おそらくは、開発環境、運用環境というプラットフォームの変更改善なしに、少しずつ、手直しを繰り返した結果であることが想像できます。新しいビジネスモデル、新サービス、に対応するシステム変更、容量増加に抜本的なプラットフォーム改築をしなかった「つけ」が来ていると、簡単にス増できます。新たに作り直す方がよほど効率的であったとおそらくは知っていても、判断できなかった組織の意思決定ガバナンスの問題があったと、判断することは容易です。プラットフォームの改革なしに、システムを使い続けることが企業にとって大きな損失につながるのだという壮大な実験をしてきたように見えます。
私たちは、この50年間の技術革新をとらえた開発環境、運用環境をすでに手にすることができています。プラットフォームの各レイヤーでの進化は、全体に影響を及ぼすことなく、その進化を取り入れています。全体最適を維持しながら、各レイヤの進化をとりいれ、改善することが可能になってきました。

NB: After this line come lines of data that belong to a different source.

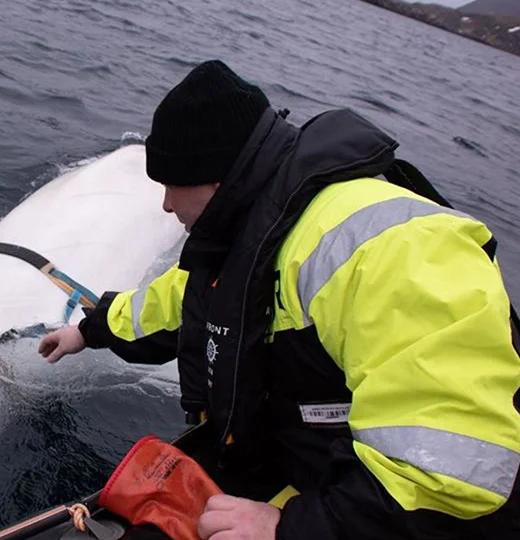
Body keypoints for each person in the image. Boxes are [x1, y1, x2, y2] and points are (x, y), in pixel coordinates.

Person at [38, 60, 520, 539]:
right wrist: (89, 330)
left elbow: (452, 478)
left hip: (379, 514)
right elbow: (184, 303)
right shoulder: (259, 227)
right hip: (313, 470)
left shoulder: (395, 250)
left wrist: (288, 529)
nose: (166, 204)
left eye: (171, 184)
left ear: (214, 176)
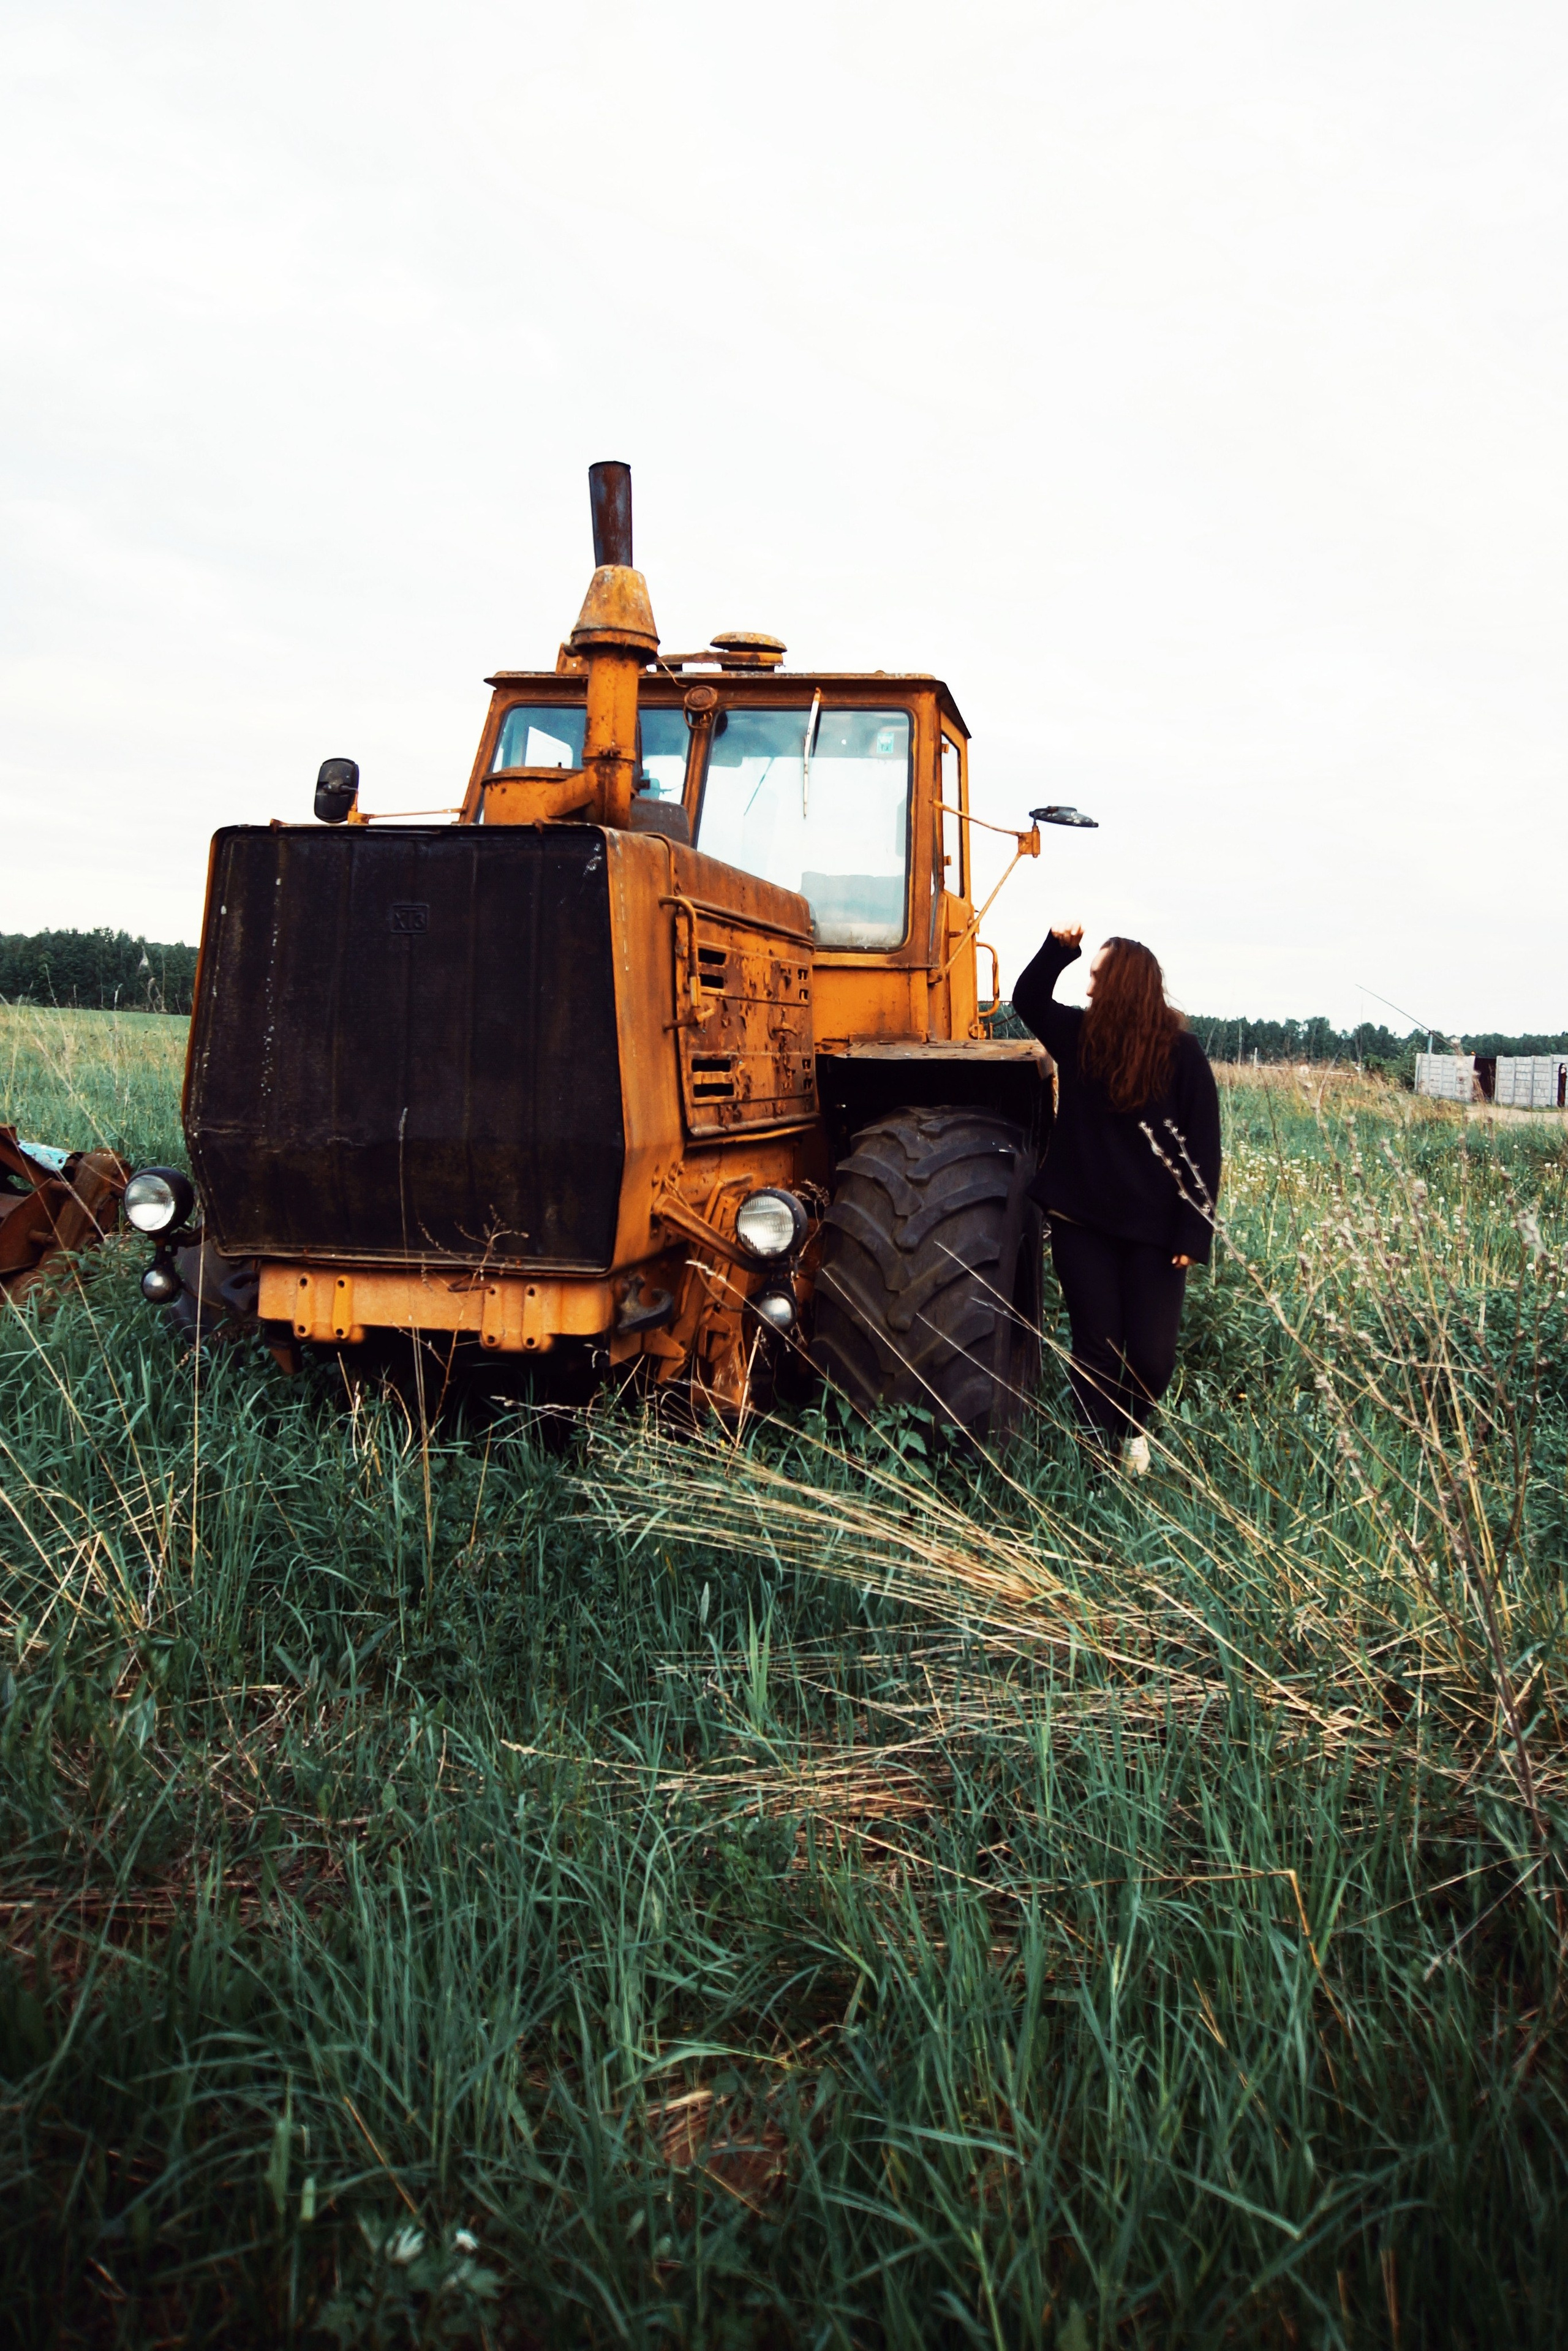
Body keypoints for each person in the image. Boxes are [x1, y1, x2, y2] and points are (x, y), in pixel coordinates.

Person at [1011, 924, 1221, 1471]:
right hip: (1084, 1223)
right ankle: (1092, 1467)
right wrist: (1060, 949)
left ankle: (1129, 1428)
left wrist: (1195, 1231)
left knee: (1152, 1360)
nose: (1088, 988)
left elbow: (1203, 1147)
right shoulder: (1080, 1038)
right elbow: (1027, 998)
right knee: (1097, 1352)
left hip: (1157, 1232)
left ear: (1125, 985)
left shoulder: (1184, 1056)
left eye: (1098, 976)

かつてロックインが声高に叫ばれました。しかし、今や、DBMSであろうと、ERPであろうと、下手な小細工をしなければ、プログラムの大幅な変更なく、新しい環境に適合し、新たな経営戦略を支援できるようになりました。しかし、インターオペラビリティ、企業間の業務連携、そしてAPIで、異なるシステム間をつなぐことは今や、普通のことになってきました。
かつて、IBMコンピュータ、SAP R3など囲い込みを差別化の道具にしてきました。しかし、もはや遠い時代となりました。選択権が利用者に戻ってきたのです。ユーザーが多様なツールを選び、それらをプラットフォームとして開発運用する時代になりました。